> Work instruction:
Turn the text lines of all the items below into a single numbered list, skipping any blank lines. Leave the pictures out of your answer.

Collection entries:
- - - -

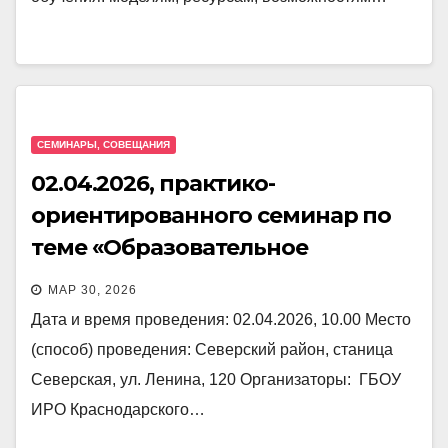
СЕМИНАРЫ, СОВЕЩАНИЯ
02.04.2026, практико-
ориентированного семинар по
теме «Образовательное
партнерство вуза и школы:
МАР 30, 2026
возможности взаимодействия»
Дата и время проведения: 02.04.2026, 10.00 Место
(способ) проведения: Северский район, станица
Северская, ул. Ленина, 120 Организаторы: ГБОУ
ИРО Краснодарского…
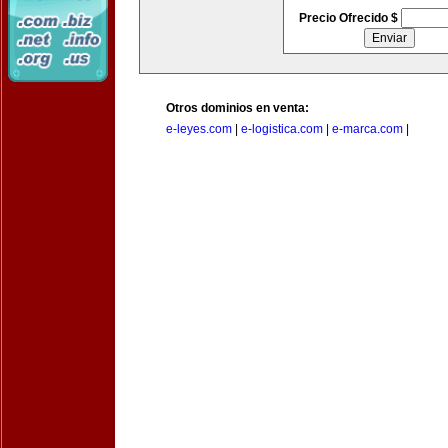
Precio Ofrecido $
Otros dominios en venta:
e-leyes.com
|
e-logistica.com
|
e-marca.com
|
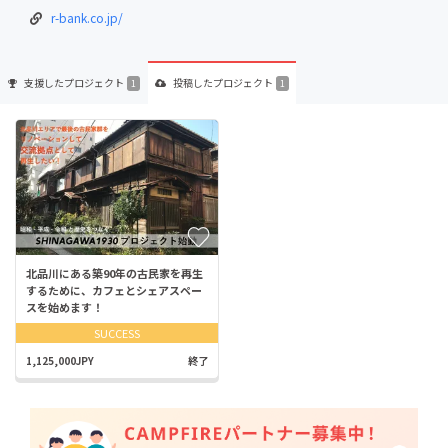
r-bank.co.jp/
支援した
プロジェクト
投稿した
プロジェクト
1
1
北品川にある築90年の古民家を再生
するために、カフェとシェアスペー
スを始めます！
SUCCESS
1,125,000JPY
終了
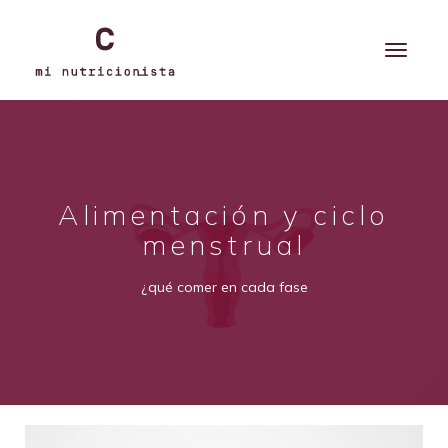
Alimentación y ciclo
menstrual
¿qué comer en cada fase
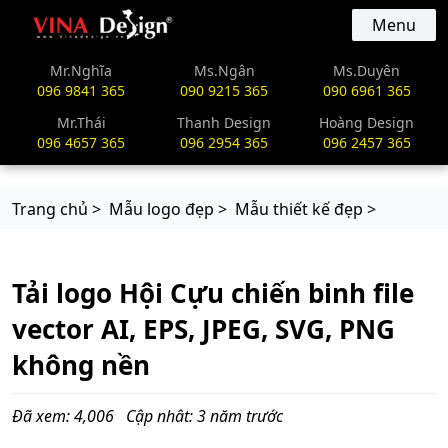
vinadesign.vn
Menu
Mr.Nghĩa
Ms.Ngân
Ms.Duyên
096 9841 365
090 9215 365
090 6961 365
Mr.Thái
Thanh Design
Hoàng Design
096 4657 365
096 2954 365
096 2457 365
Trang chủ >
Mẫu logo đẹp >
Mẫu thiết kế đẹp >
Tải logo Hội Cựu chiến binh file
vector AI, EPS, JPEG, SVG, PNG
không nền
Đã xem: 4,006
Cập nhât: 3 năm trước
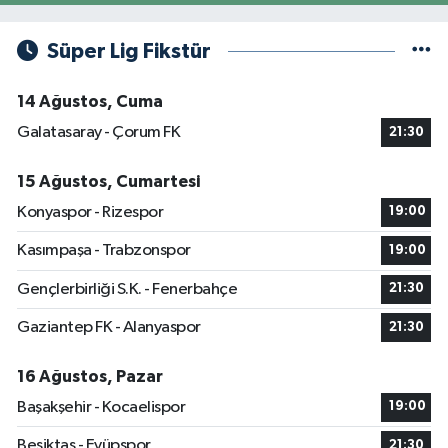
Süper Lig Fikstür
14 Ağustos, Cuma
Galatasaray - Çorum FK
21:30
15 Ağustos, Cumartesi
Konyaspor - Rizespor
19:00
Kasımpaşa - Trabzonspor
19:00
Gençlerbirliği S.K. - Fenerbahçe
21:30
Gaziantep FK - Alanyaspor
21:30
16 Ağustos, Pazar
Başakşehir - Kocaelispor
19:00
Beşiktaş - Eyüpspor
21:30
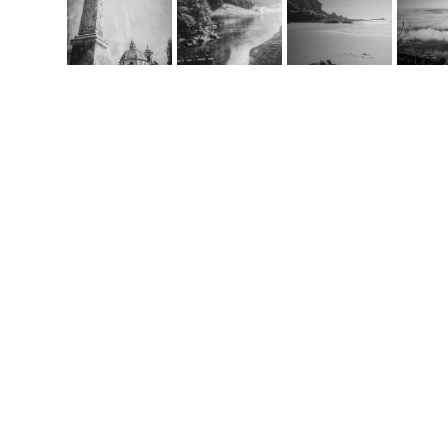
Co
m
handcrafted websit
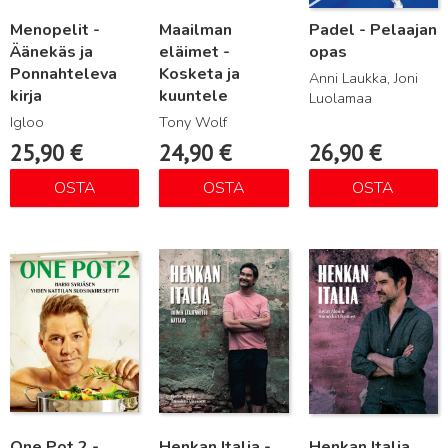
Menopelit -
Maailman
Padel - Pelaajan
Äänekäs ja
eläimet -
opas
Ponnahteleva
Kosketa ja
Anni Laukka, Joni
kirja
kuuntele
Luolamaa
Igloo
Tony Wolf
25,90
€
24,90
€
26,90
€
OSTA
OSTA
OSTA
Lue lisää
Lue lisää
Lue lisää
One Pot 2 -
Henkan Italia -
Henkan Italia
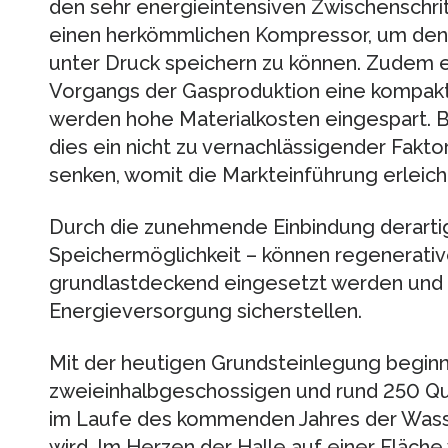
den sehr energieintensiven Zwischenschri
einen herkömmlichen Kompressor, um den 
unter Druck speichern zu können. Zudem
Vorgangs der Gasproduktion eine kompak
werden hohe Materialkosten eingespart. Be
dies ein nicht zu vernachlässigender Fakto
senken, womit die Markteinführung erleicht
Durch die zunehmende Einbindung derartig
Speichermöglichkeit – können regenerativ
grundlastdeckend eingesetzt werden und d
Energieversorgung sicherstellen.
Mit der heutigen Grundsteinlegung beginn
zweieinhalbgeschossigen und rund 250 Qu
im Laufe des kommenden Jahres der Wass
wird. Im Herzen der Halle auf einer Fläch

- - - -

> Task answer:
1. СЕМИНАРЫ, СОВЕЩАНИЯ
2. 02.04.2026, практико-
3. ориентированного семинар по
4. теме «Образовательное
5. партнерство вуза и школы:
6. МАР 30, 2026
7. возможности взаимодействия»
8. Дата и время проведения: 02.04.2026, 10.00 Место
9. (способ) проведения: Северский район, станица
10. Северская, ул. Ленина, 120 Организаторы: ГБОУ
11. ИРО Краснодарского…
12. Precio Ofrecido $
13. Otros dominios en venta:
14. e-leyes.com
15. |
16. e-logistica.com
17. |
18. e-marca.com
19. |
20. r-bank.co.jp/
21. 支援した
22. プロジェクト
23. 投稿した
24. プロジェクト
25. 1
26. 1
27. 北品川にある築90年の古民家を再生
28. するために、カフェとシェアスペー
29. スを始めます！
30. SUCCESS
31. 1,125,000JPY
32. 終了
33. Alimentación y ciclo
34. menstrual
35. ¿qué comer en cada fase
36. vinadesign.vn
37. Menu
38. Mr.Nghĩa
39. Ms.Ngân
40. Ms.Duyên
41. 096 9841 365
42. 090 9215 365
43. 090 6961 365
44. Mr.Thái
45. Thanh Design
46. Hoàng Design
47. 096 4657 365
48. 096 2954 365
49. 096 2457 365
50. Trang chủ >
51. Mẫu logo đẹp >
52. Mẫu thiết kế đẹp >
53. Tải logo Hội Cựu chiến binh file
54. vector AI, EPS, JPEG, SVG, PNG
55. không nền
56. Đã xem: 4,006
57. Cập nhât: 3 năm trước
58. Süper Lig Fikstür
59. 14 Ağustos, Cuma
60. Galatasaray - Çorum FK
61. 21:30
62. 15 Ağustos, Cumartesi
63. Konyaspor - Rizespor
64. 19:00
65. Kasımpaşa - Trabzonspor
66. 19:00
67. Gençlerbirliği S.K. - Fenerbahçe
68. 21:30
69. Gaziantep FK - Alanyaspor
70. 21:30
71. 16 Ağustos, Pazar
72. Başakşehir - Kocaelispor
73. 19:00
74. Beşiktaş - Eyüpspor
75. 21:30
76. Co
77. m
78. handcrafted websit
79. Menopelit -
80. Maailman
81. Padel - Pelaajan
82. Äänekäs ja
83. eläimet -
84. opas
85. Ponnahteleva
86. Kosketa ja
87. Anni Laukka, Joni
88. kirja
89. kuuntele
90. Luolamaa
91. Igloo
92. Tony Wolf
93. 25,90
94. €
95. 24,90
96. €
97. 26,90
98. €
99. OSTA
100. OSTA
101. OSTA
102. Lue lisää
103. Lue lisää
104. Lue lisää
105. One Pot 2 -
106. Henkan Italia -
107. Henkan Italia
108. den sehr energieintensiven Zwischenschri
109. einen herkömmlichen Kompressor, um den 
110. unter Druck speichern zu können. Zudem
111. Vorgangs der Gasproduktion eine kompak
112. werden hohe Materialkosten eingespart. Be
113. dies ein nicht zu vernachlässigender Fakto
114. senken, womit die Markteinführung erleicht
115. Durch die zunehmende Einbindung derartig
116. Speichermöglichkeit – können regenerativ
117. grundlastdeckend eingesetzt werden und d
118. Energieversorgung sicherstellen.
119. Mit der heutigen Grundsteinlegung beginn
120. zweieinhalbgeschossigen und rund 250 Qu
121. im Laufe des kommenden Jahres der Wass
122. wird. Im Herzen der Halle auf einer Fläch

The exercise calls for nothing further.